Look through the data below and show every line that includes "Cutting".

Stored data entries
== == ==

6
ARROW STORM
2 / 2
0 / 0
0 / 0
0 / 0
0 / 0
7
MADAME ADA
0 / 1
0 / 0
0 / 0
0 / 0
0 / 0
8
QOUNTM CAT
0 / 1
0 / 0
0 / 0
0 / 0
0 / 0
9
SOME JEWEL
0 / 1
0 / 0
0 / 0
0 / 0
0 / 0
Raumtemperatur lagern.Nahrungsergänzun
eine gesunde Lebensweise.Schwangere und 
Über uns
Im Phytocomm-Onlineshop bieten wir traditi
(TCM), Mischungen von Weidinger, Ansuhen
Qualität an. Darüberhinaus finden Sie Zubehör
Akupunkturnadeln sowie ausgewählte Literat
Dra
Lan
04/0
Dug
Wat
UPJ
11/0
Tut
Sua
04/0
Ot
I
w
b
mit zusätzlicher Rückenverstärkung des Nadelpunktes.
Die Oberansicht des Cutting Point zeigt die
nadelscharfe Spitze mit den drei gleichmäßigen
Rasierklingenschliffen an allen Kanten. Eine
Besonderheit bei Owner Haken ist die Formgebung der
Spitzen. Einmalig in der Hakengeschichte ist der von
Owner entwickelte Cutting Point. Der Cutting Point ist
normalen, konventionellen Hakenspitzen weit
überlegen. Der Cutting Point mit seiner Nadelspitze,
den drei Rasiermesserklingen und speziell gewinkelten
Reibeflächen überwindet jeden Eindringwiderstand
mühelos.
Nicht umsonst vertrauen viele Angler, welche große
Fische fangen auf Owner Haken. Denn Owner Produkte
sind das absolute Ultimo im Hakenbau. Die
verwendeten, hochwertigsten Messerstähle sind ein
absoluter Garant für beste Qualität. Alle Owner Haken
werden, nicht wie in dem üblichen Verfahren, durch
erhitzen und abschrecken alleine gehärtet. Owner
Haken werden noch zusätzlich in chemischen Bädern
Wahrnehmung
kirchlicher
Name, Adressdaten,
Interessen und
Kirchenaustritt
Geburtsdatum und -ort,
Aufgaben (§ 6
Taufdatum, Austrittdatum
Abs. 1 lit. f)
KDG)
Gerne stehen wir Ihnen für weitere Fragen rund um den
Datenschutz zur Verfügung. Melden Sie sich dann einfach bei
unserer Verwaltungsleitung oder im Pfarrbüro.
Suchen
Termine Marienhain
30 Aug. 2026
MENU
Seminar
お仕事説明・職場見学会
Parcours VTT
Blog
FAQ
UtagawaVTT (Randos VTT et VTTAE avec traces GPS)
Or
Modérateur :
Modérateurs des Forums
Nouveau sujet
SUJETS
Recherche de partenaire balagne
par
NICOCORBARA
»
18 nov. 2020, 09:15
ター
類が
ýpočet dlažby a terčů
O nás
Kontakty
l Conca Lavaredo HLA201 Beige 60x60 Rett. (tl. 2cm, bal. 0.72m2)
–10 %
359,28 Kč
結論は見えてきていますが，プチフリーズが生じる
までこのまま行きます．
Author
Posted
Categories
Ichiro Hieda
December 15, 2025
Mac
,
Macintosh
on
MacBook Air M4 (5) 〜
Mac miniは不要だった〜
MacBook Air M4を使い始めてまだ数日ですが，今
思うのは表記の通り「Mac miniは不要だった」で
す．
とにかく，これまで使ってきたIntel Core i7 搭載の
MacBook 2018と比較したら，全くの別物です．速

== == ==

## [Task solution]
Die Oberansicht des Cutting Point zeigt die
Owner entwickelte Cutting Point. Der Cutting Point ist
überlegen. Der Cutting Point mit seiner Nadelspitze,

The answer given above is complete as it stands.